Return to life before SARS-CoV-2. Brandie in the spring of 2020, just a few weeks following the first death on French territory, on February 14, this promise fizzled. One wave following another, people have become accustomed to the idea that Covid-19 will take hold in their lives. From now on, governments and international bodies are aiming for a common horizon, that of a pandemic that would turn into an endemic. In May 2020, this word weighed like a threat: “This virus might become endemic in our communities, it may never go away,” then warned Michael Ryan, director of health emergencies at the World Health Organization (WHO). Today, the same word shines like the hope of a disease that would kill less, making it possible to lift the restrictions that restrict the daily lives of billions of people.
But what is an endemic? “For an epidemiologist, an infection is endemic when the rates of new infections remain stable”, explains Aris Katzourakis, professor of genomics and evolutionary science at the University of Oxford (United Kingdom) in the journal Nature of January 24. A disease may be endemic in some regions and not in others, such as malaria, or cause waves in certain seasons, such as the flu in winter.
The concept, however, is confusing. “The word “endemic” is one of the most overused of this pandemic, regret Aris Katzourakis. It does not mean that Covid-19 will end naturally. » Becoming endemic does not mean disappearing. On the contrary: “An endemic disease is permanently raging in a region”, explains Albert Ko, professor of epidemiology and medicine at the Yale Institute for Global Health (Connecticut). The pathogenic microbe takes root there thanks to the animal or human hosts that harbor it.

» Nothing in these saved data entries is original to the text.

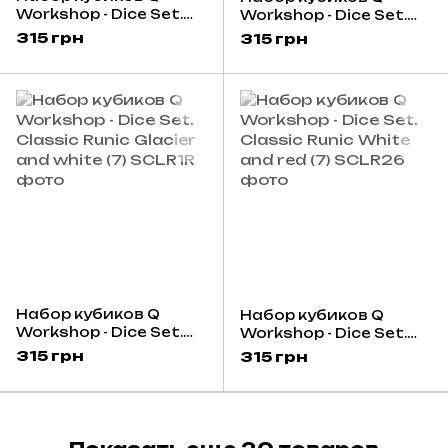
Workshop - Dice Set.
Workshop - Dice Set.
Classic Runic Beige
Classic Runic Black and
315 грн
315 грн
and blue (7)
green (7)
Набор кубиков Q
Набор кубиков Q
Workshop - Dice Set.
Workshop - Dice Set.
Classic Runic Glacier
Classic Runic White
315 грн
315 грн
and white (7)
and red (7)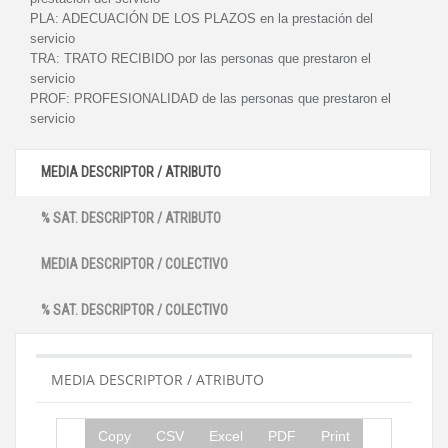
PLA:
ADECUACIÓN DE LOS PLAZOS en la prestación del
servicio
TRA:
TRATO RECIBIDO por las personas que prestaron el
servicio
PROF:
PROFESIONALIDAD de las personas que prestaron el
servicio
MEDIA DESCRIPTOR / ATRIBUTO
% SAT. DESCRIPTOR / ATRIBUTO
MEDIA DESCRIPTOR / COLECTIVO
% SAT. DESCRIPTOR / COLECTIVO
MEDIA DESCRIPTOR / ATRIBUTO
Copy
CSV
Excel
PDF
Print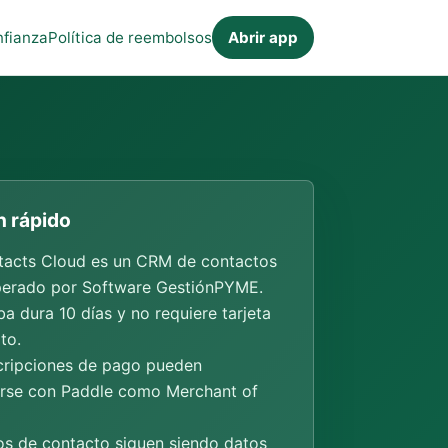
fianza
Política de reembolsos
Abrir app
 rápido
acts Cloud es un CRM de contactos
erado por Software GestiónPYME.
a dura 10 días y no requiere tarjeta
to.
cripciones de pago pueden
rse con Paddle como Merchant of
os de contacto siguen siendo datos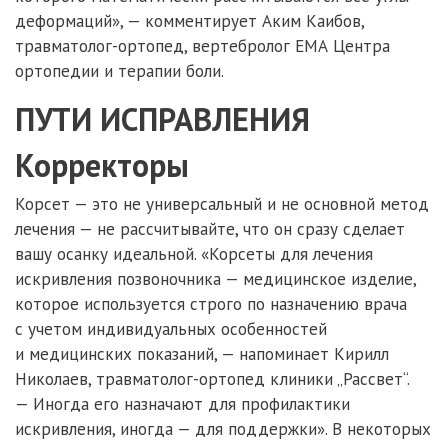
деформаций», — комментирует Аким Каибов,
травматолог-ортопед, вертебролог ЕМА Центра
ортопедии и терапии боли.
ПУТИ ИСПРАВЛЕНИЯ
Корректоры
Корсет — это не универсальный и не основной метод
лечения — не рассчитывайте, что он сразу сделает
вашу осанку идеальной. «Корсеты для лечения
искривления позвоночника — медицинское изделие,
которое используется строго по назначению врача
с учетом индивидуальных особенностей
и медицинских показаний, — напоминает Кирилл
Николаев, травматолог-ортопед клиники „Рассвет“.
— Иногда его назначают для профилактики
искривления, иногда — для поддержки». В некоторых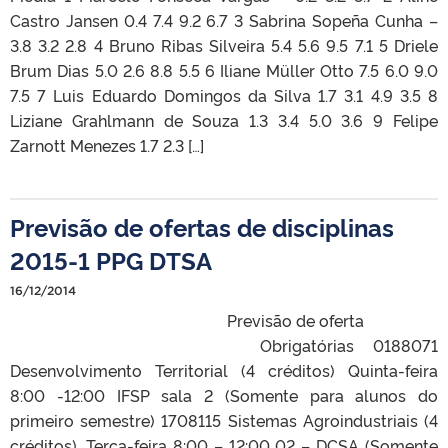
Castro Jansen 0.4 7.4 9.2 6.7 3 Sabrina Sopeña Cunha –
3.8 3.2 2.8 4 Bruno Ribas Silveira 5.4 5.6 9.5 7.1 5 Driele
Brum Dias 5.0 2.6 8.8 5.5 6 Iliane Müller Otto 7.5 6.0 9.0
7.5 7 Luis Eduardo Domingos da Silva 1.7 3.1 4.9 3.5 8
Liziane Grahlmann de Souza 1.3 3.4 5.0 3.6 9 Felipe
Zarnott Menezes 1.7 2.3 […]
Previsão de ofertas de disciplinas
2015-1 PPG DTSA
16/12/2014
Previsão de oferta
Obrigatórias 0188071
Desenvolvimento Territorial (4 créditos) Quinta-feira
8:00 -12:00 IFSP sala 2 (Somente para alunos do
primeiro semestre) 1708115 Sistemas Agroindustriais (4
créditos). Terça-feira 8:00 – 12:00 02 – DCSA (Somente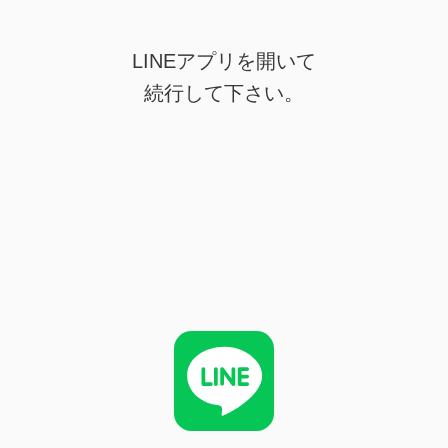
LINEアプリを開いて
続行して下さい。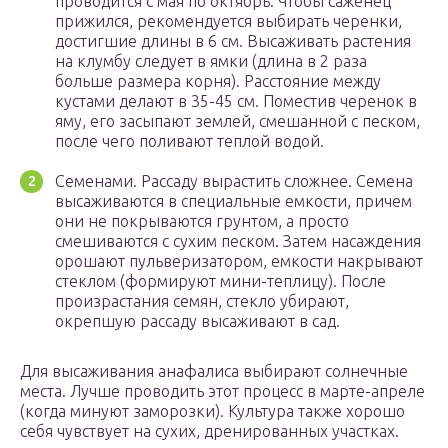
проводится с мая по октябрь. Чтобы саженец
прижился, рекомендуется выбирать черенки,
достигшие длины в 6 см. Высаживать растения
на клумбу следует в ямки (длина в 2 раза
больше размера корня). Расстояние между
кустами делают в 35-45 см. Поместив черенок в
яму, его засыпают землей, смешанной с песком,
после чего поливают теплой водой.
Семенами. Рассаду вырастить сложнее. Семена
высаживаются в специальные емкости, причем
они не покрываются грунтом, а просто
смешиваются с сухим песком. Затем насаждения
орошают пульверизатором, емкости накрывают
стеклом (формируют мини-теплицу). После
произрастания семян, стекло убирают,
окрепшую рассаду высаживают в сад.
Для высаживания анафалиса выбирают солнечные
места. Лучше проводить этот процесс в марте-апреле
(когда минуют заморозки). Культура также хорошо
себя чувствует на сухих, дренированных участках.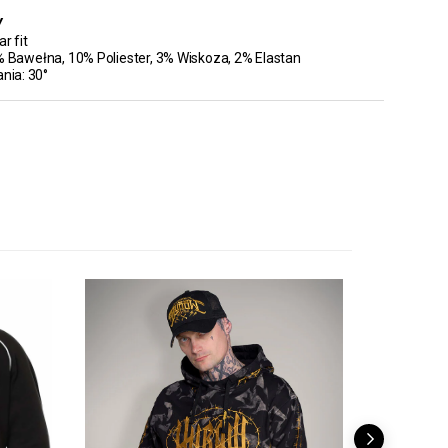
Y
r fit
% Bawełna, 10% Poliester, 3% Wiskoza, 2% Elastan
ania: 30°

Another disappointment: an endemic disease is not necessarily benign. The endemic condition “does not tell us if this disease is serious or not”, warns Stuart Ray, professor of medicine at Johns-Hopkins University (Maryland). “A popular belief is that viruses evolve to become more benign over time. This is not the case. A disease can be endemic, widespread and deadly,” adds Aris Katzourakis. This is evidenced by three endemic scourges: HIV, tuberculosis and malaria. In 2020, tuberculosis killed 1.5 million people; HIV, 680,000; and malaria, more than 600,000. Added to this devastating trio are hepatitis B and C, or even, in certain tropical regions, dengue fever, bilharziasis, etc. The only example of an eradicated human endemic: smallpox, in 1980, thanks to vaccines.